3. Yazılım patentlerinin hayaleti
Yasal sistem günümüzün açık kaynak hareketinde yazılım patentleri formunda artan bir etkiye sahip. Bu 15 yıl öncesine göre katı bir zıtlık.
Yaratıcılarla topluluk arasında sosyal bir kontrat yapısında, patentler söz konusu keşfin yayınlanmasına yönelik olarak pratik keşfin geçici bir tekelini oluşturuyor; ki genel halk ondan faydalanabilsin.
Patentler fikirlerin uygulanışlarını korur, fikirlerin kendilerini değil. Fakat zaman içerisinde hukuk uzmanları tarafından yapılan zeki planlar neyin patentlenebileceğine dair kapsamı zorladı ve yazılım endüstrisinde fikirlerin fiziki bir nesneyle ilişkilendirilebilmesine imkan tanıyan bir yasal boşluk oluşturuldu. Yazılım sadece resmi olarak telif haklarıyla korunabildiğinden, yazılım veya algoritmaları genel amaçlı bilgisayarlara bağlayan fiili yapılar yazılım üzerindeki patentlerin giderek artan bir biçimde kabul görmesine imkan tanıdı.

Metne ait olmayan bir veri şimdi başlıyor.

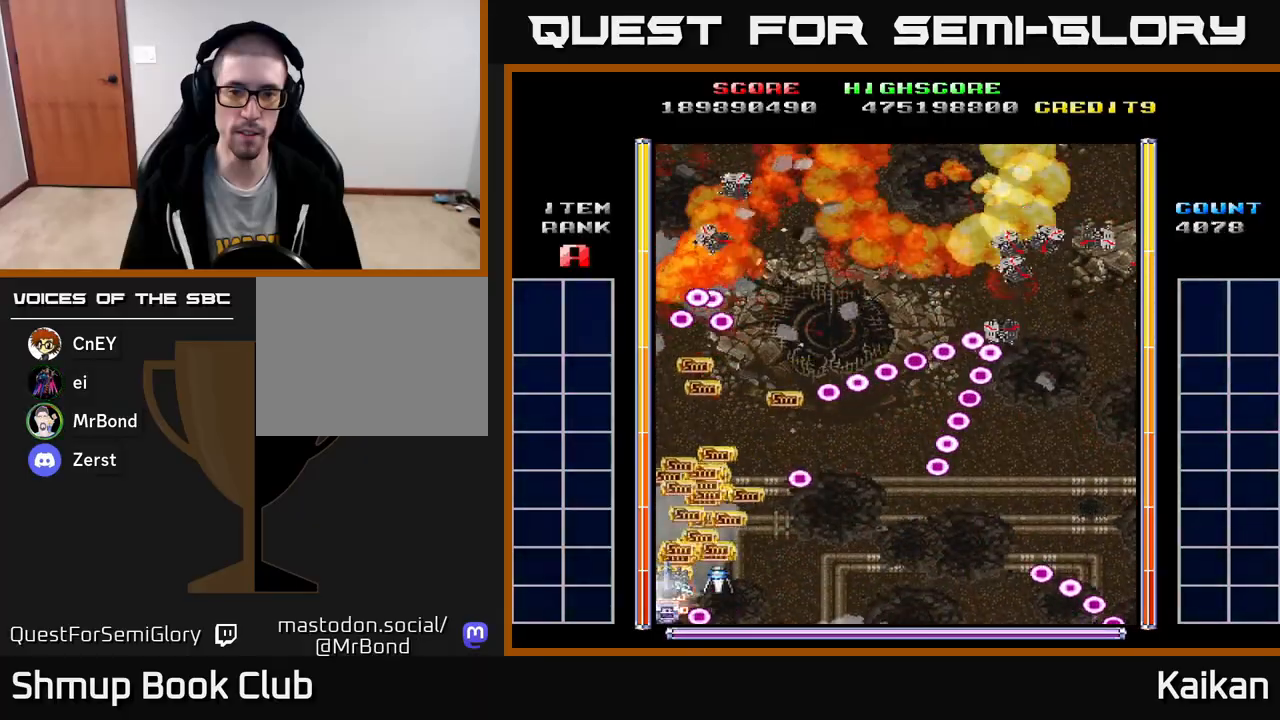
{"buttons": ["A"], "left_stick": "center", "events": [[133, "DPAD_LEFT", "up"], [133, "DPAD_UP", "up"], [150, "DPAD_DOWN", "down"], [183, "DPAD_RIGHT", "down"], [350, "DPAD_DOWN", "up"], [367, "DPAD_RIGHT", "up"], [417, "A", "down"]]}
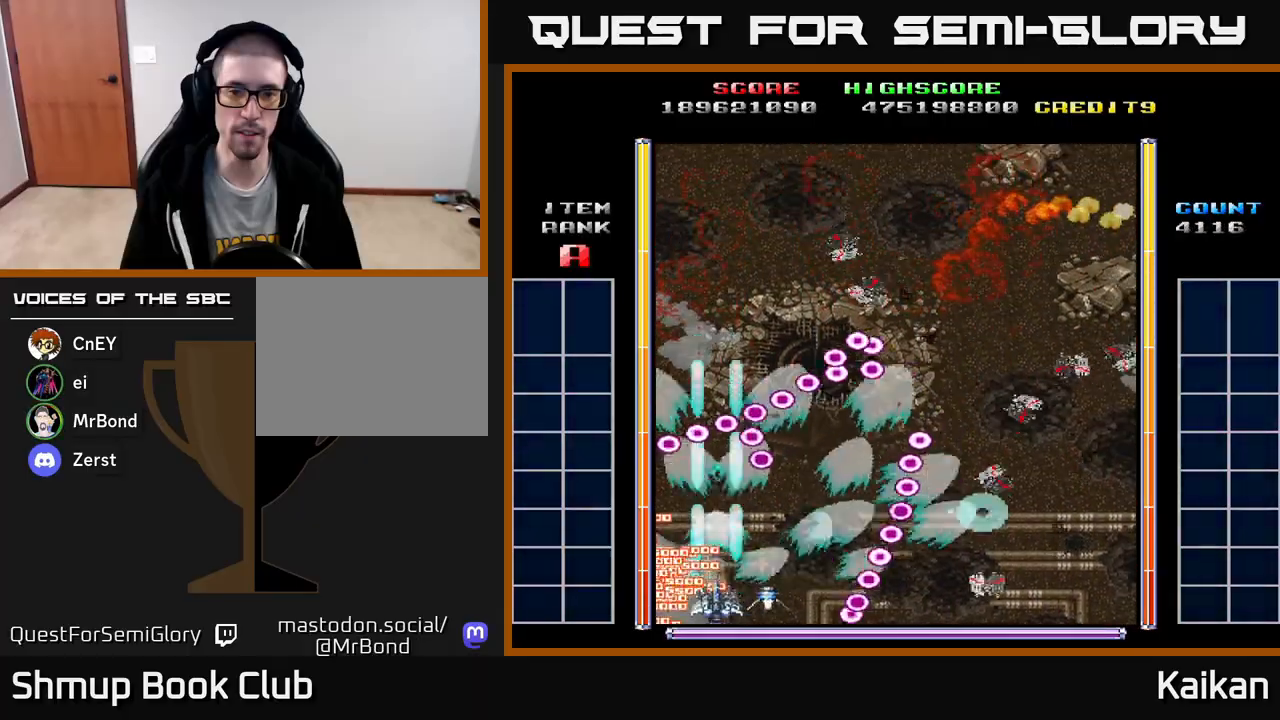
{"buttons": ["A", "DPAD_UP"], "left_stick": "center", "events": [[50, "DPAD_UP", "down"], [83, "DPAD_RIGHT", "down"], [150, "DPAD_UP", "up"], [200, "DPAD_RIGHT", "up"], [300, "DPAD_LEFT", "down"], [317, "DPAD_DOWN", "down"], [400, "DPAD_DOWN", "up"], [450, "DPAD_LEFT", "up"], [450, "DPAD_UP", "down"]]}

Daha kötüsü yazılım patentleri şu gerçeğe izin vermiyor; fiziki nesnelerin yaratılmasından farklı olarak bağımsız iki farklı yerdeki iki programcı diğerininki kopyalamaksızın aynı problemi çözmek için aynı metodu icat edebilir. Bu yüzden özel ve açık kaynak yazılım patentleri bir tehdidi ortaya koyuyor. Herhangi bir zamanda rekabet oluşturmak isteyen iyi imkanlara sahip bir işletme, herhangi bir boyuttaki başka bir kuruluşa meydan okuyabilir. Her ne kadar Debian değerli tavsiyeler sunsa da bireysel bir geliştiricinin yazılım patentlerinden korunmak için yapabileceği bir şey gerçekten yok.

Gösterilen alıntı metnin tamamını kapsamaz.